— Чё, девка, удивляешься, как я всклянь налил? — просипел сосед, и Рита задумалась над новым словом. Всклянь... вровень с краями, что ли? — Ща отолью. — Сосед подхватил ее стопку и выплеснул треть содержимого в свой стакан. — Во, держи!
— Спасибо.
Рита поставила стопку и потянулась к тарелке с рисом. Как это назвала старуха? Кутья! Кутья оказалась сладкой, слегка отдавала медом. Заедать ею водку? Фу!
Рита возила вилкой по тарелке и думала, когда уже можно будет уйти. Обстановка за столом угнетала. Мать Толика все так же смотрела перед собой невидящим взглядом, не замечая ни рюмки с водкой, ни тарелки с кутьей, которую ей положила Тамарочка. Сама Тамарочка уже выпила пару стопок и жевала рис, изредка поглядывая на Риту виновато-независимым взглядом. Мужики-сослуживцы, словно близнецы в своих одинаковых джемперах, самозабвенно выпивали и закусывали. Старухи, и кладбищенские, и те, что появились из лифта, тоже споро работали челюстями, изредка поглядывая на фотографию Толика лицемерными скорбными взглядами.
Рита тоже поглядела на снимок и на несколько мгновений застыла над своей тарелкой. Ей почудилось, что взгляд человека на фотографии стал печальным и просящим. Свеча, что ли, так бликует? От этого взгляда Рите окончательно стало не по себе, и она поднялась из-за стола:
— Вера Петровна, Тамара, вы извините, примите мои соболезнования, мне пора идти.
— Подожди, Рита, мне тебе кое-что сказать надо!
Тамарочка поспешно соскочила со своего места и принялась пробираться между столом и стенкой. От ее движения пламя свечи возле фотографии Толика задрожало, и теперь Рите почудилось во взгляде на снимке раскаяние.
— Пошли, на кухню выйдем! — потянула Тамарочка Риту, и та с облегчением ушла от жующего и пьющего стола, показав глазами слегка встревоженной Ольге Матвеевне, что у нее все в порядке.
— Танечка, ты выноси пирожки, да и садись со всеми! — попросила Тамарочка на кухне женщину, что открывала им двери. Теперь женщина укладывала на два блюда крохотные печеные пирожки. Она кивнула, подхватила блюда на обе руки и ушла в комнату. А Тамарочка, дождавшись, пока та уйдет, объяснила Рите: — Троюродная племянница Веры Петровны, из Сызрани. Приехала на похороны, потом останется за ней ухаживать. А я домой вернусь, не могу больше здесь. Хотя как я там буду одна — не представляю.
Тамара привалилась спиной к стене — ни стола, ни стульев на кухне не было, видимо, вся мебель несла поминальную вахту — и сказала, не меняя интонации:
— Рита, мне уже пятую ночь подряд Толик снится.

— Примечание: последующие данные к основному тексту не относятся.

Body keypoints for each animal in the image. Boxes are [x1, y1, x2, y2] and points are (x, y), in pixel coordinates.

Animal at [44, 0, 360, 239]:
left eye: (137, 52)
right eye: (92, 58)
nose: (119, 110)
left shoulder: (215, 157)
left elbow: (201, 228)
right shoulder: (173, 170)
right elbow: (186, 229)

— И что? — не поняла Рита.
— Он просит, чтобы ты его простила. Говорит, пока не простишь, его Бог не примет.
— Тамарочка, да за что мне его прощать? — не могла взять в толк Рита.
— Понимаешь, — Тамарочка смотрела в пол, — я тут подумала... Кажется, этот Гришка-паскудник правду сказал. Мог Толик Таисию отравить. Он в тот вечер к ней заходил в девять часов кран ремонтировать. На кухне. Вроде неделю назад чинил, а тут опять прорвало.

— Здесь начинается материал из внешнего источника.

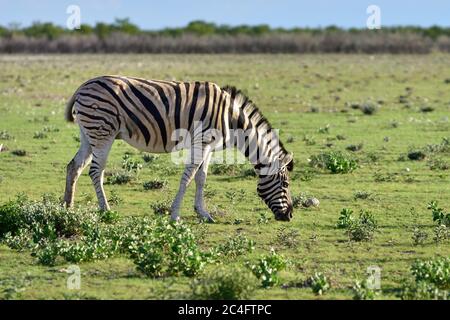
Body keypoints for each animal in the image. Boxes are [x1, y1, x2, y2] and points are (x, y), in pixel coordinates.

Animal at [64, 76, 296, 222]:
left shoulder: (209, 146)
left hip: (88, 133)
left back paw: (67, 207)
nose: (290, 216)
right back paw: (106, 210)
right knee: (96, 171)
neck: (232, 119)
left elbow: (201, 178)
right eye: (285, 184)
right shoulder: (202, 141)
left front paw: (203, 214)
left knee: (74, 166)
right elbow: (189, 176)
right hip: (103, 131)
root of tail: (83, 85)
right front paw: (175, 215)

— Тамарочка, ну что ты выдумываешь! У тети Таи в квартире все такое старое, неудивительно, что часто ломается! — всплеснула руками Рита.
— Ритуль, ты меня не перебивай, ладно? Я ведь все эти ночи сплю очень плохо. Как Толик приснится — так сердце колотится, что просыпаюсь и по нескольку часов уснуть не могу, все думаю и вспоминаю. И знаешь, получается, что он чуть ли не с первого вечера, как у меня остался, про Таисию выспрашивал. Что, мол, за соседи на площадке, можно ли им его пылесос предложить. Я сказала, что вряд ли Таисия купит, а он еще переспрашивал, одна она живет или, может, дети к ней ходят, может, они возьмут. И потом, когда я к Таисии пошла с уборкой помогать, напросился со мной. Я не хотела его брать, тетка твоя не очень-то чужих в дом пускала, а он все равно выскочил за мной, стал с теткой твоей знакомиться, спрашивать, что в доме починить надо. В общем, привыкла к нему Таисия, а Толик взял моду обязательно к ней заходить каждый раз, как ко мне приходил.
— Ну и что, Тамарочка? Что же плохого в том, что Толик помогал одинокой старой женщине?